= Holographic associative memory =

Information storage system

For holographic data storage, holographic associative memory (HAM) is an information storage and retrieval system based on the principles of holography. Holograms are made by using two beams of light, called a "reference beam" and an "object beam". They produce a pattern on the film that contains them both. Afterwards, by reproducing the reference beam, the hologram recreates a visual image of the original object. In theory, one could use the object beam to do the same thing: reproduce the original reference beam. In HAM, the pieces of information act like the two beams. Each can be used to retrieve the other from the pattern. It can be thought of as an artificial neural network which mimics the way the brain uses information. The information is presented in abstract form by a complex vector which may be expressed directly by a waveform possessing frequency and magnitude. This waveform is analogous to electrochemical impulses believed to transmit information between biological neuron cells.

==Definition==
HAM is part of the family of analog, correlation-based, associative, stimulus-response memories, where information is mapped onto the phase orientation of complex numbers. It can be considered as a complex valued artificial neural network. The holographic associative memory exhibits some remarkable characteristics. Holographs have been shown to be effective for associative memory tasks, generalization, and pattern recognition with changeable attention. Ability of dynamic search localization is central to natural memory. For example, in visual perception, humans always tend to focus on some specific objects in a pattern. Humans can effortlessly change the focus from object to object without requiring relearning. HAM provides a computational model which can mimic this ability by creating representation for focus. At the heart of this new memory lies a novel bi-modal representation of pattern and a hologram-like complex spherical weight state-space. Besides the usual advantages of associative computing, this technique also has excellent potential for fast optical realization because the underlying hyper-spherical computations can be naturally implemented on optical computers.

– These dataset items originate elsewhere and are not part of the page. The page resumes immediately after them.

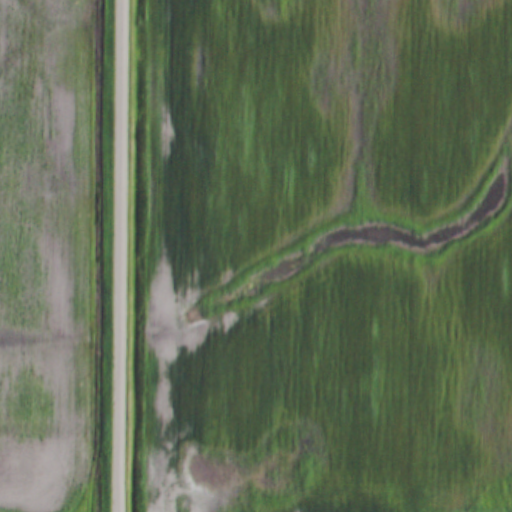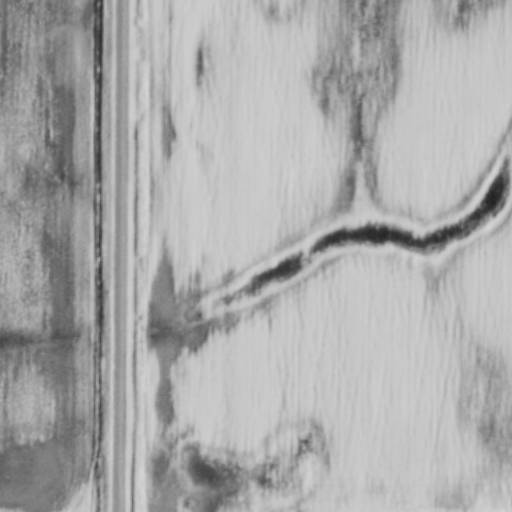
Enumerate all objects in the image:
road: (124, 256)
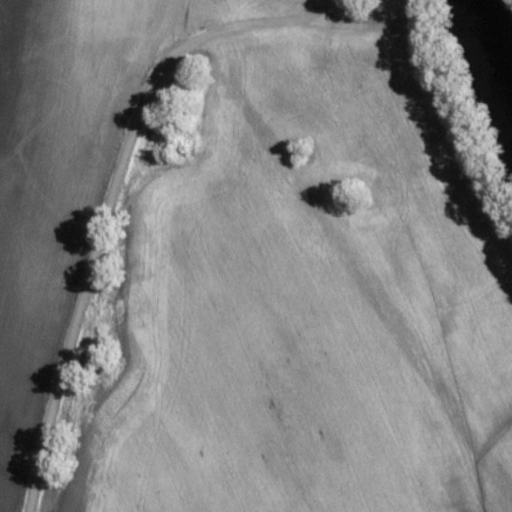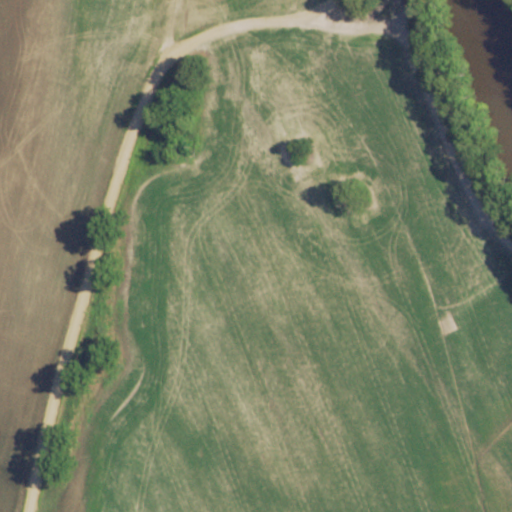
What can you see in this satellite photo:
road: (219, 137)
road: (85, 206)
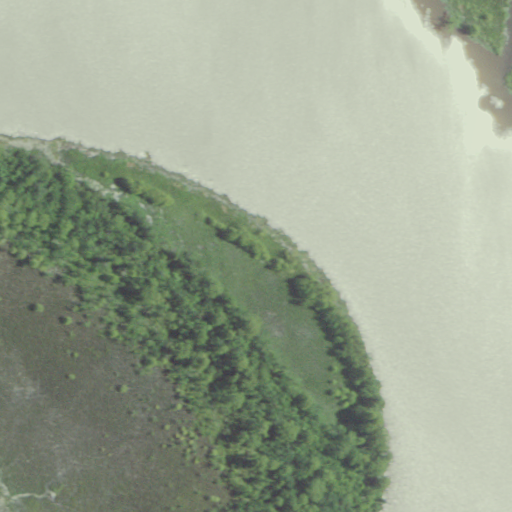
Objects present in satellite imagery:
river: (433, 206)
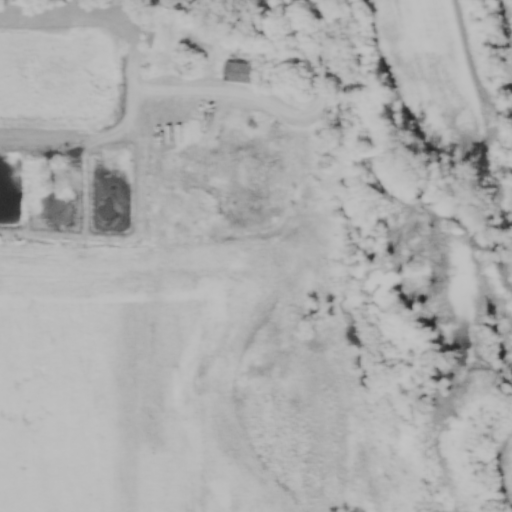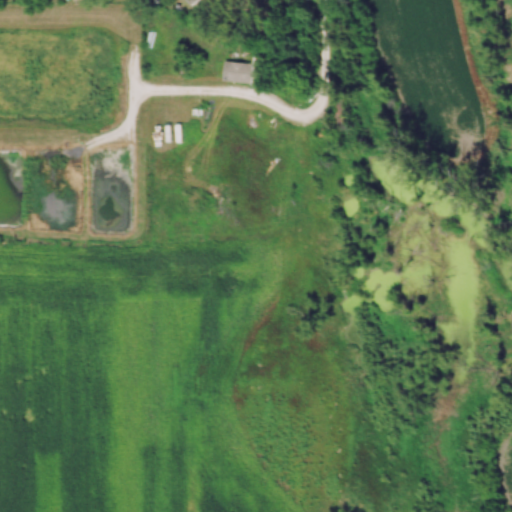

It is based on principle of information storage in the form of stimulus-response patterns where information is presented by phase angle orientations of complex numbers on a Riemann surface. A very large number of stimulus-response patterns may be superimposed or "enfolded" on a single neural element. Stimulus-response associations may be both encoded and decoded in one non-iterative transformation. The mathematical basis requires no optimization of parameters or error backpropagation, unlike connectionist neural networks. The principal requirement is for stimulus patterns to be made symmetric or orthogonal in the complex domain. HAM typically employs sigmoid pre-processing where raw inputs are orthogonalized and converted to Gaussian distributions.

===Principles of operation===

1. Stimulus-response associations are both learned and expressed in one non-iterative transformation. No backpropagation of error terms or iterative processing required.
2. The method forms a non-connectionist model in which the ability to superimpose a very large set of analog stimulus-response patterns or complex associations exists within the individual neuron cell.
3. The generated phase angle communicates response information, and magnitude communicates a measure of recognition (or confidence in the result).
4. The process permits a capability with neural system to establish dominance profile of stored information, thus exhibiting a memory profile of any range - from short-term to long-term memory.
5. The process follows the non-disturbance rule, that is prior stimulus-response associations are minimally influenced by subsequent learning.
6. The information is presented in abstract form by a complex vector which may be expressed directly by a waveform possessing frequency and magnitude. This waveform is analogous to electrochemical impulses believed to transmit information between biological neuron cells.